某日夫妻二人小聚,正耳鬢廝磨着絮絮談笑,詹沛忽沒頭沒腦地問道:“郁娘同蔣相毅,這二人之間沒什麼吧?”

鄭楹原本小鳥依人地依偎在丈夫懷中,聽到丈夫此問嚇了一跳,忙道:“當然沒什麼,你怎會想到那裏去?”

“是周大帥,不知周大帥為何疑上了他們兩個。大帥叫我轉告你,你再轉告郁娘,就說……”詹沛說到這裏,躊躇着不知如何啟口。

“說什麼?”

“咳,你知道的,周大帥最看重婦人貞潔,先王的臉面他看的可比自己的還重,所以……”

“所以,”鄭楹抬高語調,接着道,“周大帥是叫我轉告郁娘,叫她一輩子別起改嫁的心思?”

詹沛不言不語,算是默認了妻子的解讀。

“可這話你叫我如何說得出口?”鄭楹於丈夫懷中抬起頭,蹙眉不滿道,“再說了,婦人改嫁的多了,漢時王夫人進宮前還生有一女……”

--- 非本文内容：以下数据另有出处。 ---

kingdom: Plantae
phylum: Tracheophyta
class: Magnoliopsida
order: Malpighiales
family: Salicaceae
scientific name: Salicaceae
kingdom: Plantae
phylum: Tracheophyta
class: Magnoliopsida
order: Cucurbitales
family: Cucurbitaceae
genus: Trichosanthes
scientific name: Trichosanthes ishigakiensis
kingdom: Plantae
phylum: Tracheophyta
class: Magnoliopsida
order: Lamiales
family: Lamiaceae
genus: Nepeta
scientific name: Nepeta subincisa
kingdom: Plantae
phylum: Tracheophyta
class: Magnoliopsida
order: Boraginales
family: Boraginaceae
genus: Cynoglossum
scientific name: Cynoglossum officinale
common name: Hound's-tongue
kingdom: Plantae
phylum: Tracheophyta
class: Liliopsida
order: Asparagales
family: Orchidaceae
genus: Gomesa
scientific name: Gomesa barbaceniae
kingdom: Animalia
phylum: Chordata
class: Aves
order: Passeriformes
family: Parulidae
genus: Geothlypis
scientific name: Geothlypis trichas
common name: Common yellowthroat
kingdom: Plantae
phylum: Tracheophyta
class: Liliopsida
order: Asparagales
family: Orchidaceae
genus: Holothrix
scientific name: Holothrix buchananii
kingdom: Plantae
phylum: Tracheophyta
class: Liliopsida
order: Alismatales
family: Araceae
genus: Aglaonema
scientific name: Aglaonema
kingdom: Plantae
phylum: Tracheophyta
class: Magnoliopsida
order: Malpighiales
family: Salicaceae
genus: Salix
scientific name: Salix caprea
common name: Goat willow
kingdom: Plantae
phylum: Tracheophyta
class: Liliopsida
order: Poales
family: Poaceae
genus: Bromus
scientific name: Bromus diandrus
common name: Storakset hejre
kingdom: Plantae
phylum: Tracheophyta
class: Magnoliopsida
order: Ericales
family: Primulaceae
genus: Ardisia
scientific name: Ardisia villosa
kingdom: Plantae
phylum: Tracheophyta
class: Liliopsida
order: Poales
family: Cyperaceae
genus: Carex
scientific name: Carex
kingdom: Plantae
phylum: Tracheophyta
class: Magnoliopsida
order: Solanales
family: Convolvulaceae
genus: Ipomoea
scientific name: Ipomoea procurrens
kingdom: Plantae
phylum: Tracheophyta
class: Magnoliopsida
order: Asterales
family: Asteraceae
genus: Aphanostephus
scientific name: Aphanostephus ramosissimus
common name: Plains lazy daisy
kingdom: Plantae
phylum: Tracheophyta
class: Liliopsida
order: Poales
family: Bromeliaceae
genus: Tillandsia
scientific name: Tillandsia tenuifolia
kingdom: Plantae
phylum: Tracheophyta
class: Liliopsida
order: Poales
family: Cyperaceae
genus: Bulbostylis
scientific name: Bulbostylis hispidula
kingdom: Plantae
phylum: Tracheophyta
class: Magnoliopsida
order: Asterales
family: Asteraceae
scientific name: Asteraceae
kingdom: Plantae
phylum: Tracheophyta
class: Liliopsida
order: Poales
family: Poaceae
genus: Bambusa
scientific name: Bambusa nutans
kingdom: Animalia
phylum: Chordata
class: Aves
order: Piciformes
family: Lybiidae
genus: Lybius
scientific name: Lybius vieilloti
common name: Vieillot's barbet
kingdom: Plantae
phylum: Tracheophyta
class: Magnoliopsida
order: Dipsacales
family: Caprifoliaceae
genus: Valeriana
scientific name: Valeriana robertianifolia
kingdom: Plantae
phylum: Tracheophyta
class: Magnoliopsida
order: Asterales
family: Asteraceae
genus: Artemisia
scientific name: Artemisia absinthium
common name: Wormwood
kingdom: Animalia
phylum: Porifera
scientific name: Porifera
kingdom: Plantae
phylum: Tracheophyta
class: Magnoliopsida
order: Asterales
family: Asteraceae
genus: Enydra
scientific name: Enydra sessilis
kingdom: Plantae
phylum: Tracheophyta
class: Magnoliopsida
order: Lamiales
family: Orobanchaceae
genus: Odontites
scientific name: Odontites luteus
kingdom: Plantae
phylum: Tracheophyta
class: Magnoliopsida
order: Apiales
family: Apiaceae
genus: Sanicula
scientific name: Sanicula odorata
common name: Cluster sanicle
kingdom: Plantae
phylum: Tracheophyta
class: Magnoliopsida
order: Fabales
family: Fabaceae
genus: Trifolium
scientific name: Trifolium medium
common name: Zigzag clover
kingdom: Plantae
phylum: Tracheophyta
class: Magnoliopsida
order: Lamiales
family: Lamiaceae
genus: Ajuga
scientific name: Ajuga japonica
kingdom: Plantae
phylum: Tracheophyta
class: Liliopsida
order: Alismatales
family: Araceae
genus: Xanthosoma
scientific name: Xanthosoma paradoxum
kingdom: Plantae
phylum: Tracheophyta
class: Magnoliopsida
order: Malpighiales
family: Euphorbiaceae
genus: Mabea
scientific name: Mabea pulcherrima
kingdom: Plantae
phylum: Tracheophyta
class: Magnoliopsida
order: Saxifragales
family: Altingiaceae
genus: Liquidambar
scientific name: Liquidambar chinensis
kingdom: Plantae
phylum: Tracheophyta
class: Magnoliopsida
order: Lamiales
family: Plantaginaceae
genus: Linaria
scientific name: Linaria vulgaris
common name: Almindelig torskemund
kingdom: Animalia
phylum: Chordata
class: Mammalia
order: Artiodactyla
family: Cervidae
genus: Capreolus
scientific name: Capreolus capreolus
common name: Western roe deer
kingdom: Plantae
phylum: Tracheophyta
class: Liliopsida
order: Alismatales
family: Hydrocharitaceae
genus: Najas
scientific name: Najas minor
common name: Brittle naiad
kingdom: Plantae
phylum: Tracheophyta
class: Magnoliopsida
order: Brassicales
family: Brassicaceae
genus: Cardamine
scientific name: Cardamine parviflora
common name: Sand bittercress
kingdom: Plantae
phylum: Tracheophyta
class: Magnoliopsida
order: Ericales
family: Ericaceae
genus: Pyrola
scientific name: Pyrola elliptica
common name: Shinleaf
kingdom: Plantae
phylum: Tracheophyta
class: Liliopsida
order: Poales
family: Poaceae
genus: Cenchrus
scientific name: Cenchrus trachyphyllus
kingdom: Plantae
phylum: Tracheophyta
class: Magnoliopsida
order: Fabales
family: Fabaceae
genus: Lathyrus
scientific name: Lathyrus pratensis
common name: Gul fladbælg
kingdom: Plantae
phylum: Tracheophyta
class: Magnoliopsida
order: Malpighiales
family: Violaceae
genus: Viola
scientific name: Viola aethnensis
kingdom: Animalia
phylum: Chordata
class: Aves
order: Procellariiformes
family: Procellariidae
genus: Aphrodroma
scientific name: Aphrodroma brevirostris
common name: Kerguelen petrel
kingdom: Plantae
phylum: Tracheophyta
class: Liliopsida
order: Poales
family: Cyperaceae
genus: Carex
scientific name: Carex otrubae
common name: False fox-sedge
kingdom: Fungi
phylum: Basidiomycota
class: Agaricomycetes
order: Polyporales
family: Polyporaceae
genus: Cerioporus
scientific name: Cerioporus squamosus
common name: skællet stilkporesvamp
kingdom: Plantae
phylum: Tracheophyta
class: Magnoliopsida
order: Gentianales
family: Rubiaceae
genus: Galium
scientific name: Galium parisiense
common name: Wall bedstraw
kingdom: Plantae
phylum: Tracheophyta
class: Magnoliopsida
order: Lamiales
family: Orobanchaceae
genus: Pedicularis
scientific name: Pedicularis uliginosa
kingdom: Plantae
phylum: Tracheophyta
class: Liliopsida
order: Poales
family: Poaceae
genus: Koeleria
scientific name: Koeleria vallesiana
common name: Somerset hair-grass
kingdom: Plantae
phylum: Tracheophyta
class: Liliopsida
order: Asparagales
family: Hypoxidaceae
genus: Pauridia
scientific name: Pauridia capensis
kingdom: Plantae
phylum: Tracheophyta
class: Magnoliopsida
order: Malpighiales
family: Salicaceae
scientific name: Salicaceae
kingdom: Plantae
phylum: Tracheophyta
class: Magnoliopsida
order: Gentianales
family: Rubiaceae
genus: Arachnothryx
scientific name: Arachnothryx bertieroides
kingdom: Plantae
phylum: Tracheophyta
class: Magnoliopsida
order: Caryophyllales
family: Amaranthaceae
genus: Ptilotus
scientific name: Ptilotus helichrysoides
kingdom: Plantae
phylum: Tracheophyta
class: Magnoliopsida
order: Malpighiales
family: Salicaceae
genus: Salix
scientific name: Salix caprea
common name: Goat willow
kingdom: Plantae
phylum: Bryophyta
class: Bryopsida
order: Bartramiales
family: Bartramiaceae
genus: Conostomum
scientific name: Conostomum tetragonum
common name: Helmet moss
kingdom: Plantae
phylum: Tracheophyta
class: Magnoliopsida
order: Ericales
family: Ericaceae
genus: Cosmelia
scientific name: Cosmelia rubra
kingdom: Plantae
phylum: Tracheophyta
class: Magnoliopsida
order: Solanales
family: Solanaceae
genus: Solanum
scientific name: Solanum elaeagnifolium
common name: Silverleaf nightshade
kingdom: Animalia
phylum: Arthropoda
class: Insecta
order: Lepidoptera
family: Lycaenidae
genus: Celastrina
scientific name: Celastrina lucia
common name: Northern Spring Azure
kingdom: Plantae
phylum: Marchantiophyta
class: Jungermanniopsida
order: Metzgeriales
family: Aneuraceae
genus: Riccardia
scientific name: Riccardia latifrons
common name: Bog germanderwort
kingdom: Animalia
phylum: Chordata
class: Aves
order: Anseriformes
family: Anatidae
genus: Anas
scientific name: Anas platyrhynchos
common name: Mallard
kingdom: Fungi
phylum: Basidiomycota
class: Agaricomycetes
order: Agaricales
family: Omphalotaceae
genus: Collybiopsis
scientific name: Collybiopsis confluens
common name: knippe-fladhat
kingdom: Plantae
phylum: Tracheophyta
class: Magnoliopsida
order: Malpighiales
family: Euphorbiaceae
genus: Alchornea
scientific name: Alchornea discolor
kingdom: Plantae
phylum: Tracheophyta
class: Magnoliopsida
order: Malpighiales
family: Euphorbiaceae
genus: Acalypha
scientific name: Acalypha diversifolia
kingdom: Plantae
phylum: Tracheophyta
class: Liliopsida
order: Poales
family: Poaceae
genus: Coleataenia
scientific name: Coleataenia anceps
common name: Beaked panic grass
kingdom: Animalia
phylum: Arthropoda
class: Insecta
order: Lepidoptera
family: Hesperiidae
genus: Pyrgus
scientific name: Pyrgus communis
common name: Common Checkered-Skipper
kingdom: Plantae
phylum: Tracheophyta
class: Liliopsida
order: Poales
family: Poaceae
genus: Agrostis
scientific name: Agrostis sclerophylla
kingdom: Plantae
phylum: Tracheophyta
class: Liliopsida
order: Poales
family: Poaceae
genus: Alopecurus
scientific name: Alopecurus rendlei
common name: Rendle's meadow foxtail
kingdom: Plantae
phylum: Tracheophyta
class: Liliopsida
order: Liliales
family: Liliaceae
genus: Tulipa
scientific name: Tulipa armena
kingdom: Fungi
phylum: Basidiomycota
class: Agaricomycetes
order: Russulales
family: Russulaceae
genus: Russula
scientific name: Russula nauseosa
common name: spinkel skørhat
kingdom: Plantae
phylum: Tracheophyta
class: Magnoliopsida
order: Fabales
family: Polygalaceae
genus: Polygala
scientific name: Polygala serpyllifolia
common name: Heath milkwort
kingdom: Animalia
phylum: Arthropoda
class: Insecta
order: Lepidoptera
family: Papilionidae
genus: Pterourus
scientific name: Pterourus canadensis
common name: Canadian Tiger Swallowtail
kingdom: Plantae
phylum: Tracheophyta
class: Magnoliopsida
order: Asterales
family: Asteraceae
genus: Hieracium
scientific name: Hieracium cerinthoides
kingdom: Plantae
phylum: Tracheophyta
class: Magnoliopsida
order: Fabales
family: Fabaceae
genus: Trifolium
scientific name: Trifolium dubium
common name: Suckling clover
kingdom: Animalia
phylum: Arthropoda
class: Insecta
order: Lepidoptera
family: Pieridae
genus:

“周大帥早防着有人這麼說了——他說,別人改嫁他不管,郁娘只要一日做了先王之婦,到死都別想改嫁。”

鄭楹聽了,驚訝於這位被自己視如父親的長者竟頑固至此,當即苦着臉抱怨連連:“明明是郁娘好心又仗義,留下照顧我和阿樟,不想反害她自己被困住。周大帥管的也太寬了點,軍務政務都是他管,如今連婦人們的內務也要插手。”

詹沛知道蔣相毅真實身份,雖也覺得上司此舉過於小題大做,但更怕郁娘會不明不白改嫁給手刃礎州先主之人,於是笑着抬起手,將妻子的頭復又摁回懷裏,溫言搪塞道:“是管得寬了,可他硬要管,誰敢不給他這個面子?”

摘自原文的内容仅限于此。